It might have been walking down the aisle of the grocery store when I realized women say they’re sorry and men don’t. Wanting to pass a woman whose cart blocks my way, I say, “Excuse me.” The woman glances back and says, “Sorry,” as she scurries to move her cart. Same scenario with a man, but he glances back and says nothing. I’m lucky if he moves.
The above hasn’t happened just one time. It’s happened so many times I finally realized that women say, “I’m sorry,” and most men don’t.
Why is that? What kind of training led us to believe we had to apologize?
I began playing pickleball again last year. If I had a dollar for every time a woman said, “Sorry,” when she missed a ball, I’d be a wealthy woman. I’ve said the same thing so many times I finally declared myself a sorry-free zone. Why should I apologize for missing a shot? It’s not like I meant to. Must I feel guilty because I’m not a great player? I didn’t intentionally hit the ball on the wrong side of the line. Mea culpa, mea culpa.
Of course, if I accidentally hit my partner, an apology would be warranted. I haven’t done that yet, apparently, preferring to smack myself in the face with my paddle. I didn’t apologize to myself although maybe I should have.
Looking back, I realize I’ve been apologizing my entire life. What could I have done that was so bad? What stands out is the numerous times I apologized when I hit a wrong note practicing my piano lessons. No one was in the room to hear my inadvertent miss or the apology, but apologize I did. I still don’t know why.
Who told me I had to be sorry? Or who showed me I must apologize for everything?
As I’ve gone through this life, I realize that those who should apologize rarely, if ever, do. A prime example is my older half-brother. He never once said he was sorry for the many times he hit me. Not once. Instead, he’d threaten “If you tell mom and dad, you think I hurt you this time? I’ll make it much worse next time.” I believed him and stayed silent.
In 1986, after a week-long retreat with Stephen Levine and Jack Kornfield revealed the depth of my wounding, I came home and wrote my brother a letter. I told him that while I loved him, because he had never apologized, I couldn’t be in his physical presence until he did.
Crickets.
A year later, while walking on the beach in Santa Monica with my cousin visiting from New York, she said, “Your brother’s pissed at you.”
“Really? Why’s that?”
“He said you wrote him a letter where you dumped all your shit on him.”
It may surprise you that I reacted with a sense of peace. Why? Because he freed me. I thought to myself, “Why should I believe I have to love someone who so clearly does not love me?”
And, with that, all ties tethering me to this monster were released.
All he had to do was say, “Sorry,” and I would have continued to love him despite who he is. But he couldn’t even give me that much.
Apparently, this well-read, intelligent man had missed the lesson where we learned the word sorry when we’ve hurt someone and all its healing powers.
I was in my twenties when the thought struck me that Hitler probably never felt guilty for one day of his life.

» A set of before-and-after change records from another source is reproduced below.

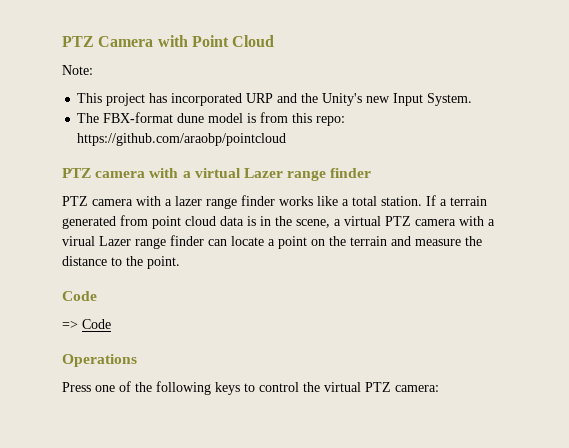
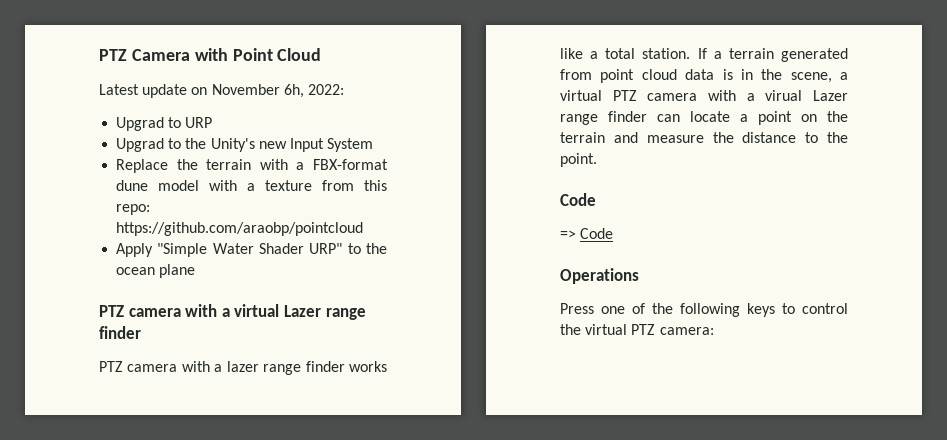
[62,65,93,75] [77,93,243,106] Note: // This project has incorporated -> [99,84,344,98] [116,117,182,131] Latest update on November 6h, 2022: // Upgrad to
[277,93,298,103] and -> [116,138,182,152] // Upgrad to
[427,93,473,106] [77,112,346,126] [77,133,287,146] System. // The FBX-format dune model is from this repo: https://github.com/araobp/pointcloud -> [327,138,374,152] [116,159,388,173] [116,180,387,191] [116,204,151,215] [116,222,364,236] [116,243,387,257] [116,264,196,278] System // Replace the terrain with a FBX-format dune model with a texture from this repo: https://github.com/araobp/pointcloud // Apply "Simple Water Shader URP" to the ocean plane

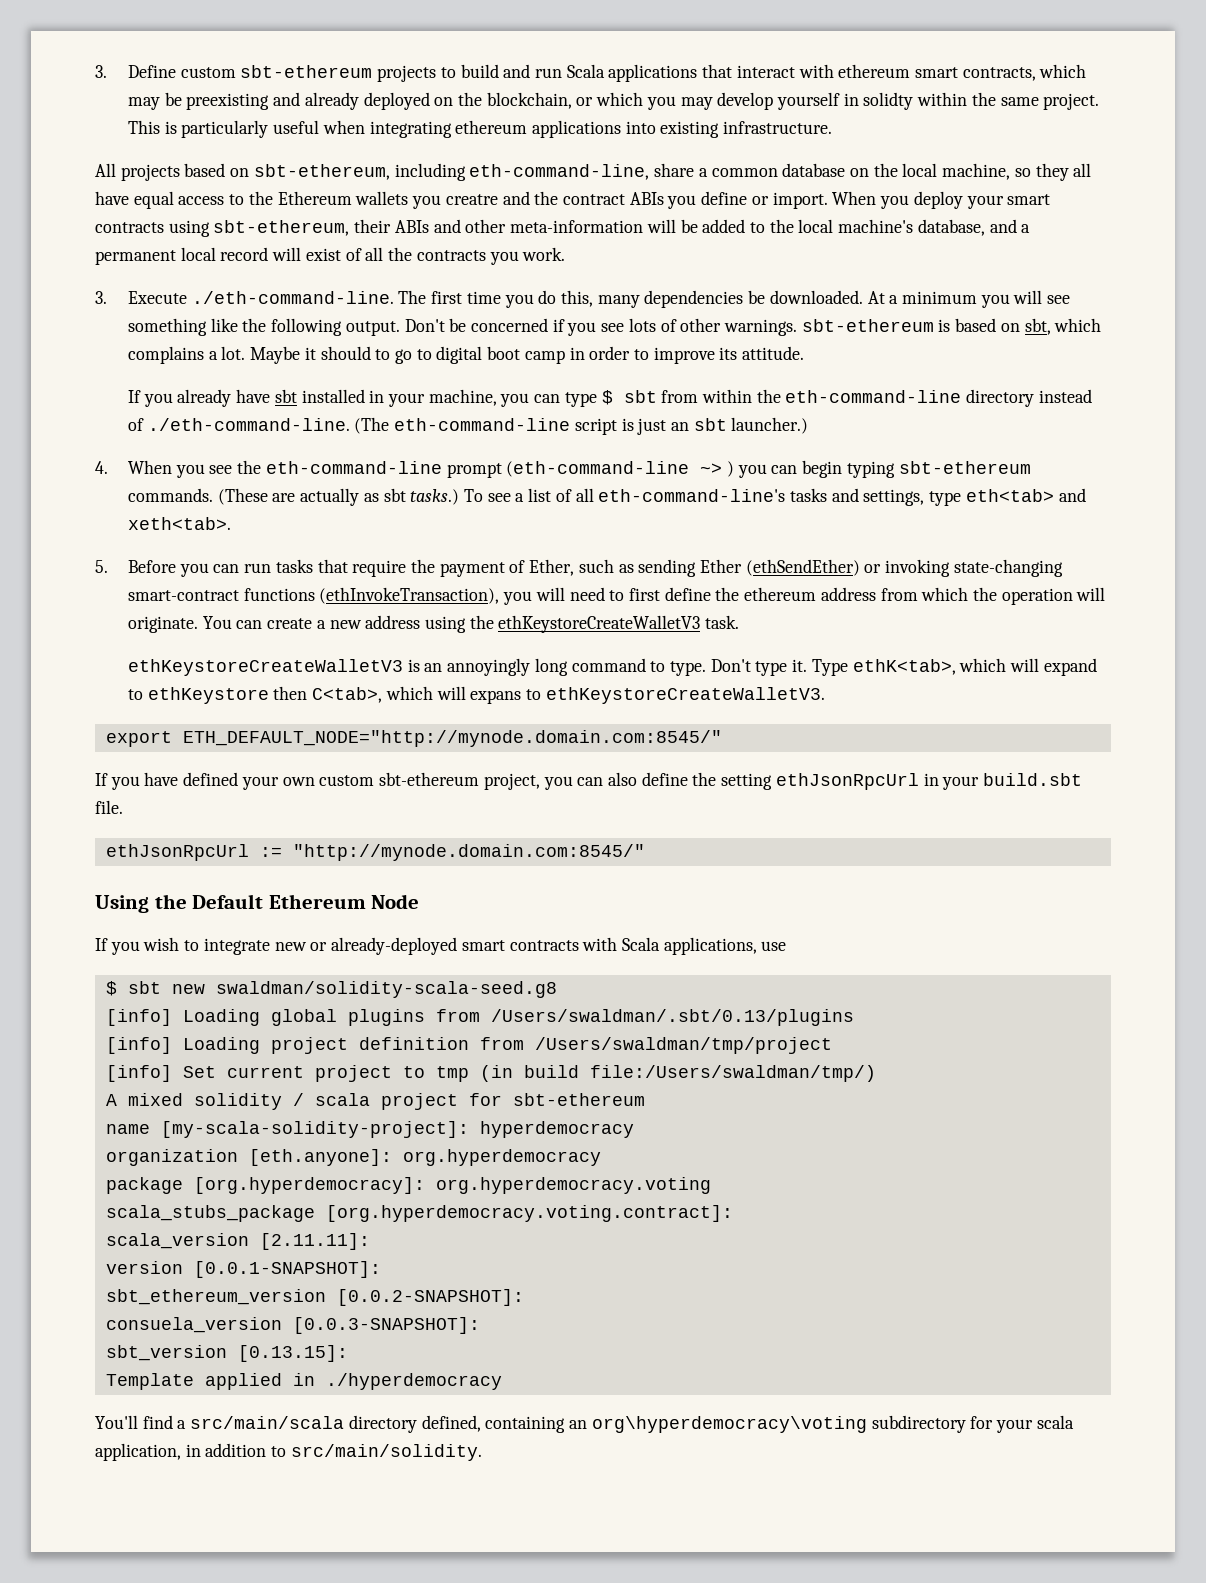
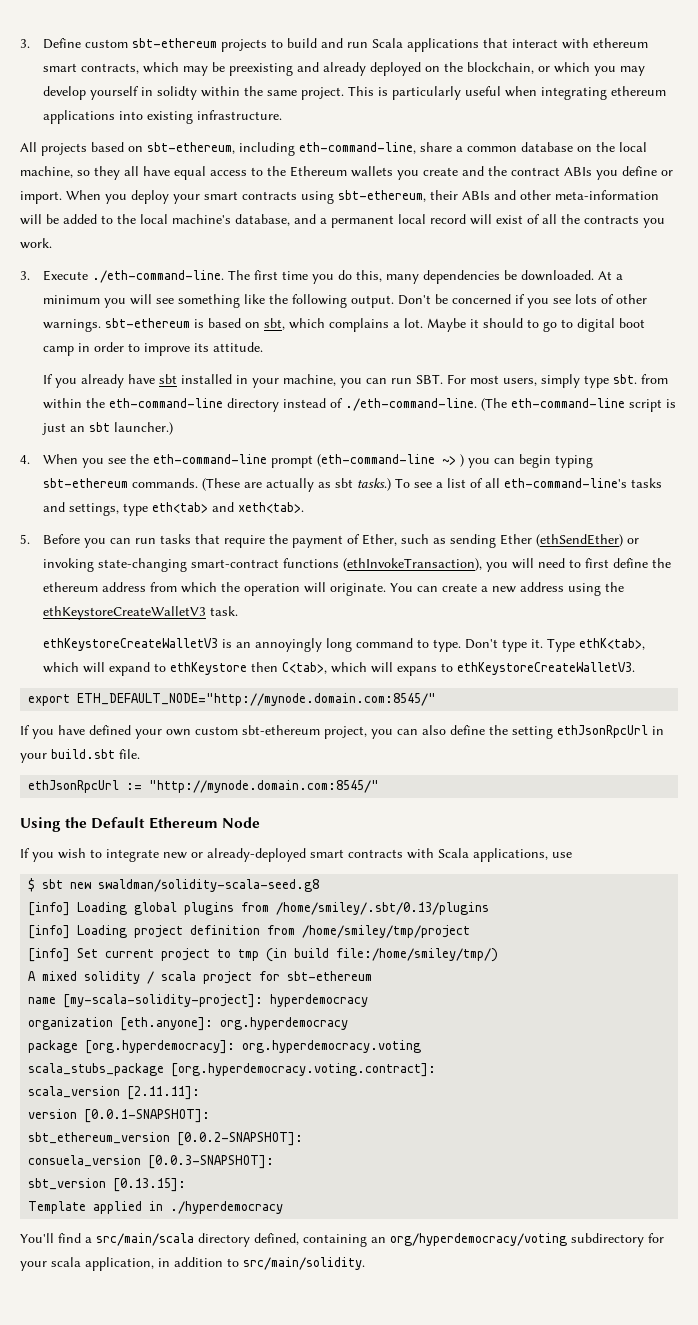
[445,194,498,205] creatre -> [423,167,458,176] create
[564,390,657,407] type $ sbt -> [391,374,638,388] run SBT. For most users, simply type sbt.
[490,1009,854,1026] /Users/swaldman/.sbt/0.13/plugins -> [276,902,490,915] /home/smiley/.sbt/0.13/plugins
[534,1037,832,1054] /Users/swaldman/tmp/project -> [302,925,471,938] /home/smiley/tmp/project
[589,1065,876,1082] file:/Users/swaldman/tmp/) -> [336,948,499,962] file:/home/smiley/tmp/)
[591,1416,867,1433] org\hyperdemocracy\voting -> [390,1233,567,1246] org/hyperdemocracy/voting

If a man like him, responsible for the deaths of millions, never expressed remorse or apologized, what could I have done that was so terrible I needed to be sorry?
But understanding and integrating something are not the same thing. It truly took pickleball—which I think could be renamed, “I’m sorry”—to free me of the reflexive regurgitation of sorry.
Here’s hoping I don’t relapse.
You are wise. Glad your pickleball group has a no sorry rule. “[I] have always suggested that sorry was not a response to an error. Mistakes are part of the learning process.” Great statement.
Love this Ginni! I gave up saying "I'm sorry" almost seven years ago. Instead I say "Thank you for your patience, or I appreciate that you waited." I frame things in the positive rather than the negative. This is a great share...all of your work is.